On the other hand, the pressures on young researchers today—to establish themselves by publishing quickly, to obtain support for their work when budgets for science are being slashed—may well lead them to seek shortcuts. Nobody knows how many investigators send off their papers earlier than they would have wished. What we do know, as Oreskes lucidly points out, is that replication difficulties beset particular fields, perhaps those in which competition for funds is most intense or in which experiments are most sensitive to a range of potentially perturbing factors. Given the state of the evidence now available, it would be wise to refrain from premature distrust, and to investigate, as carefully as possible, the causes of trouble. In particular, generalization about science—as if it were a single enterprise, governed everywhere by that mythical Method—should be resisted. We might note that many fields have few, if any, retractions. Ironically, climate science fares relatively well in this respect. In her measured diagnosis of failures of replication, Oreskes is at her best.

Techniques for generating stable solutions to problems emerge unevenly across the domains we group together as the natural and the social sciences. The more intricate the systems under study, and the more variables are potentially in play, the greater the difficulties in recognizing and controlling them. Instead of declaring a replication crisis or leaping to denunciations of an epidemic of fraud in the lab, it would be better to explore the limitations of the orthodox methods in the fields in which replication appears most difficult. Only in the light of a clear specification of reliable techniques is it reasonable to speak of lapses from a community’s methods as “sloppy science.” (Deliberate fraud, when it occurs, is quite another matter.)


In the end, then, we should trust science when it is pursued as a collective enterprise, subject to standards recognized by the practitioners, and when the standards are derived from reliable results.

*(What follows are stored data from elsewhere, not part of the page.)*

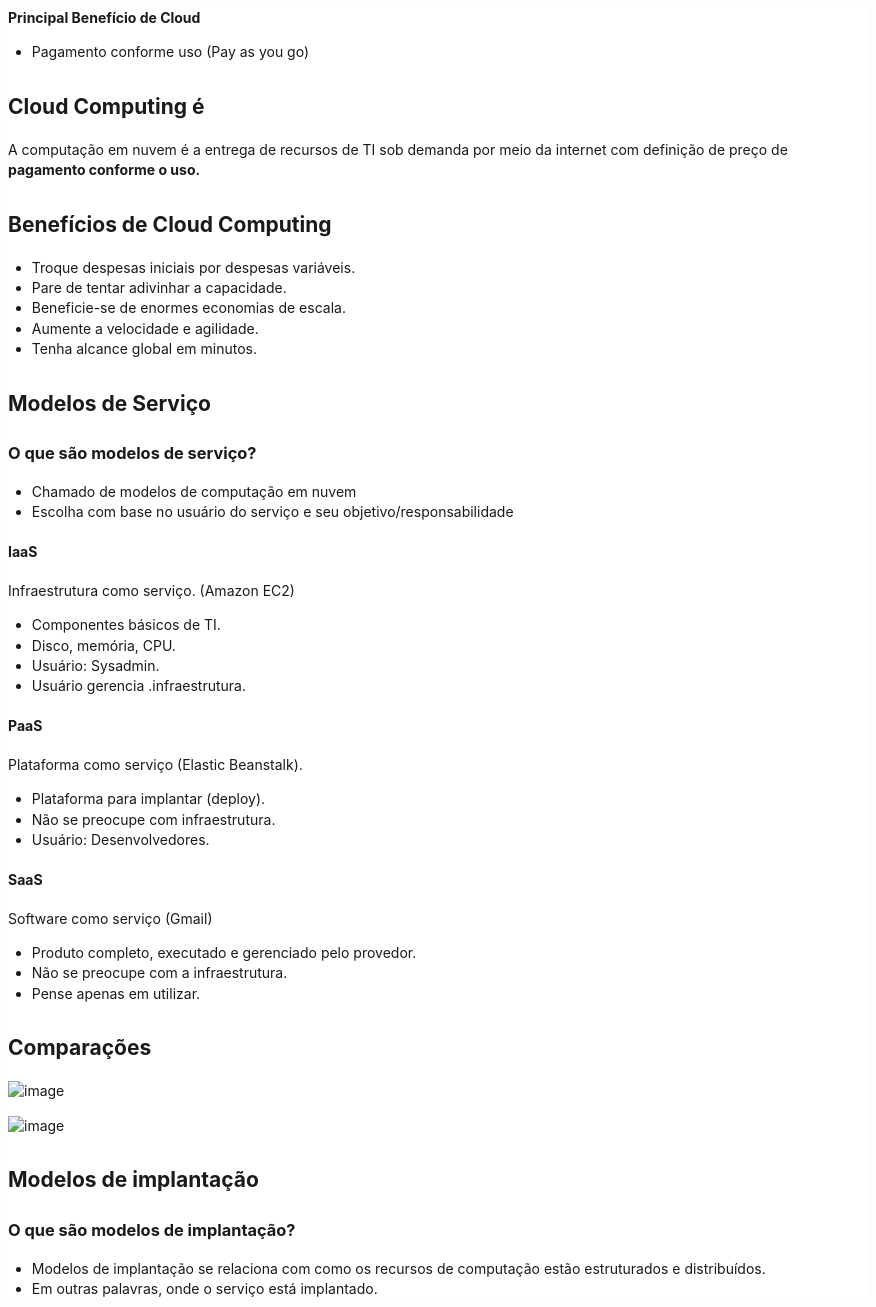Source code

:**Principal Benefício de Cloud**
- Pagamento conforme uso (Pay as you go)

## **Cloud Computing é**
A computação em nuvem é a entrega de recursos de TI sob demanda por meio da internet com definição de preço de **pagamento conforme o uso.**

## Benefícios de Cloud Computing
- Troque despesas iniciais por despesas variáveis.
- Pare de tentar adivinhar a capacidade.
- Beneficie-se de enormes economias de escala.
- Aumente a velocidade e agilidade.
- Tenha alcance global em minutos.

## Modelos de Serviço
### O que são modelos de serviço?
- Chamado de modelos de computação em nuvem
- Escolha com base no usuário do serviço e seu objetivo/responsabilidade

#### IaaS
Infraestrutura como serviço. (Amazon EC2)
- Componentes básicos de TI.
- Disco, memória, CPU.
- Usuário: Sysadmin.
- Usuário gerencia .infraestrutura.

#### PaaS
Plataforma como serviço (Elastic Beanstalk).
- Plataforma para implantar (deploy).
- Não se preocupe com infraestrutura.
- Usuário: Desenvolvedores.

#### SaaS
Software como serviço (Gmail)
- Produto completo, executado e gerenciado pelo provedor.
- Não se preocupe com a infraestrutura.
- Pense apenas em utilizar.

## Comparações
![image](https://github.com/Vicentebg/DevOps/assets/19577547/b43d0ddf-6185-49a1-bcac-5b6b0e10959a)

![image](https://github.com/Vicentebg/DevOps/assets/19577547/d033d3f2-8779-4a3a-b8b0-6c7b0ce1dd53)

## Modelos de implantação
### O que são modelos de implantação?
- Modelos de implantação se relaciona com como os recursos de computação estão estruturados e distribuídos.
- Em outras palavras, onde o serviço está implantado.
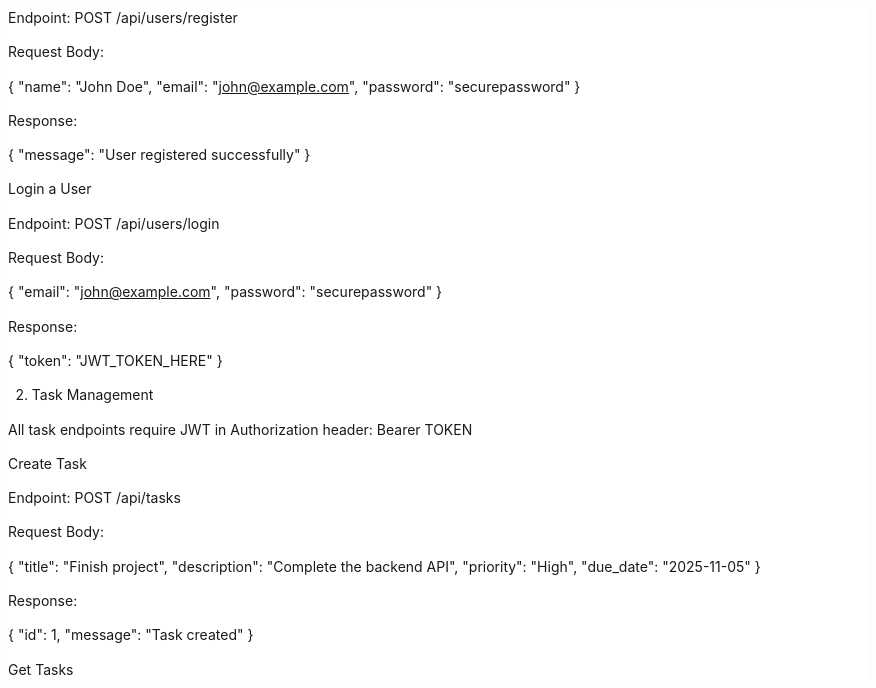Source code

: Endpoint: POST /api/users/register

Request Body:

{
  "name": "John Doe",
  "email": "john@example.com",
  "password": "securepassword"
}


Response:

{
  "message": "User registered successfully"
}

Login a User

Endpoint: POST /api/users/login

Request Body:

{
  "email": "john@example.com",
  "password": "securepassword"
}


Response:

{
  "token": "JWT_TOKEN_HERE"
}

2. Task Management

All task endpoints require JWT in Authorization header: Bearer TOKEN

Create Task

Endpoint: POST /api/tasks

Request Body:

{
  "title": "Finish project",
  "description": "Complete the backend API",
  "priority": "High",
  "due_date": "2025-11-05"
}


Response:

{
  "id": 1,
  "message": "Task created"
}

Get Tasks
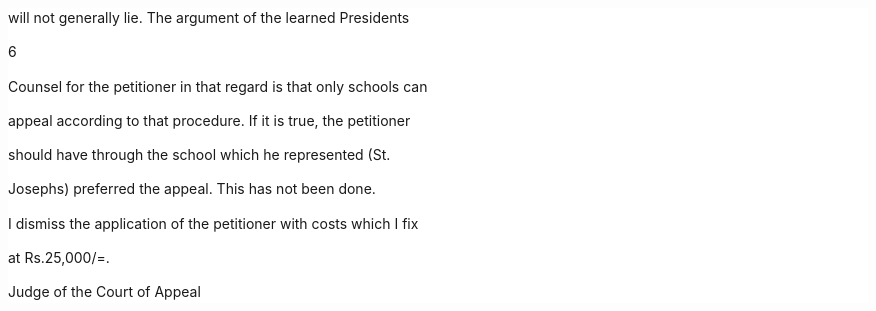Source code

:will not generally lie. The argument of the learned Presidents

6

Counsel for the petitioner in that regard is that only schools can

appeal according to that procedure. If it is true, the petitioner

should have through the school which he represented (St.

Josephs) preferred the appeal. This has not been done.

I dismiss the application of the petitioner with costs which I fix

at Rs.25,000/=.

Judge of the Court of Appeal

Properly conducted research conscientiously uses techniques of observation and experimentation that have generated recognizably stable successes, and analyzes the results using methods that have been shown to work. Since the seventeenth century, to different extents in different fields, domains of research have acquired a rich corpus of such methods and techniques. That corpus is transmitted to young investigators in their training. It guides their subsequent research, and it supplies the standards against which their activities should be measured. As they pursue their particular projects, their mentors, colleagues, and rivals hold them to those standards.

And so the collection of solved problems grows. Physicists become able to make extraordinarily precise predictions about the behavior of elusive particles, chemists develop new techniques for reliably synthesizing compounds, biologists read and even modify the genomes of organisms, and atmospheric scientists predict with considerable accuracy how increases in the concentration of greenhouse gases will affect the frequency and intensity of various types of extreme events. Successes of these kinds are sometimes translated into products that affect our daily lives: computers and lasers and new drugs and robots—and frozen peas. When the reliability of those results is readily apparent—as in the examples with which I began: the safety of some GMOs, the importance of vaccination, the great age of the earth, and the reality of climate change, caused by human activities—withholding trust is out of place.